__Extract to read__
Understanding transposed convolutions in PyTorch
Table of Contents
1 The problem
PyTorch’s documentation on the transposed convolution modules
(nn.ConvTransposexd
, x
being 1, 2 or 3) is bloody confusing!
This is to a large part due to their implicit switching of context when using terms like “input” and “output”, and overloads of terms like “stride”.
The animated gifs they pointed to, although well-produced, still need some explanation in words.
Let’s work through a derivation and clarify what’s really happening.
2 Derivation and explanation
2.1 The output length equation
The formula given in the doc of nn.ConvTransposexd
modules is:
\[ H_{out} = (H_{in}−1)×stride[0]−2×padding[0]+dilation[0]×({kernel_size}[0]−1)+{output_padding}[0]+1 \]
First, let’s introduce some simpler symbols and re-arrange the formula a bit:
\[ o = s(l-1) + d(f-1) + 1 – 2p + p_o \]
where:
- \(o\): output length (in any dimension)
- \(s\): stride, default to 1
- \(l\): input length (in any dimension)
- \(d\): dilation, default to 1
- \(f\): filter/kernel size
- \(p\): padding, default to 0
- \(p_o\): padding onto the output, default to 0
The definitions given above are rather terse, because some of them require more detailed explanations. Let’s start by re-arranging Eq 1 again:
\[ o = [l + (s-1)(l-1)] + [f+(d-1)(f-1)-1] – [2p] + [p_o] \]
This looks more complicated than before, but it will make more sense when we explain how it works.

__Data block__
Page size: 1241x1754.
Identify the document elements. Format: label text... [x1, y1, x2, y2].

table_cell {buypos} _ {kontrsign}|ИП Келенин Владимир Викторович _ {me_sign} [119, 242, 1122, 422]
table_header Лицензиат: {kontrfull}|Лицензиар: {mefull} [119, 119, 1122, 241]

__What is expected__
Continue the article on PyTorch transposed convolutions, starting right after its last sentence.

__Final answer__
NOTE that I’m using square brackets \([\,]\) to create 4 groups of terms:
- group-1: \([l + (s-1)(l-1)]\), this is “a measure” of/about the input length. By input I mean input to the transposed conv layer.
- group-2: \([f+(d-1)(f-1)-1]\), this is “a measure” of/about the filter length.
- group-3: \([-2p]\), this is the most confusing term, mostly due to its negative sign. The way to understand it is to treat it as the extra length padded onto the input to the normal conv layer, NOT the input to the transposed conv layer. More on this later.
- group-4: \([p_o]\), this is the extra length padded onto the output from the transposed conv layer. This could be regarded as extra addition to group-1, but it only takes effect when \(s>1\). More on this later.
2.2 Simple case of stride=1, dilation=1, paddings=0
Let’s deal with a simple scenario first.
When \(s=1,\;d=1\;p=0\;p_o=0\), the size equation becomes:
\[ o = [l] + [f-1] \]
In this case, group-1 is \(l\), and group-2 \(f-1\).
One way to understand it is: imagine the filter is sliding across the input sequence. Figure 1 below shows a concrete example where \(l=5\;f=3\).
Figure 1: Schematic for 1d transposed convolution. Input sequence is shown as squares at the bottom, output as circles at the top. Filter is [1, 1, 1], represented as triangles.
The filter (triangles) starts from leftmost end, with its last element overlapping
with the 1st element of input (3
) . And it ends with a position
where its 1st element overlaps with the last element of input (15
).
So, if we focus on the end point of the filter, it steps through the \(l\) positions of the input, when it has overlaps with points in the input (this is group-1), plus an extra \(f-1\) points outside of the input when it has no overlap with the input (this is group-2).
This same counting method will be used throughout:
- group-1 counts the number of steps when the end point of the filter overlaps with the input.
- group-2 counts the extra steps where there is no overlap between the two.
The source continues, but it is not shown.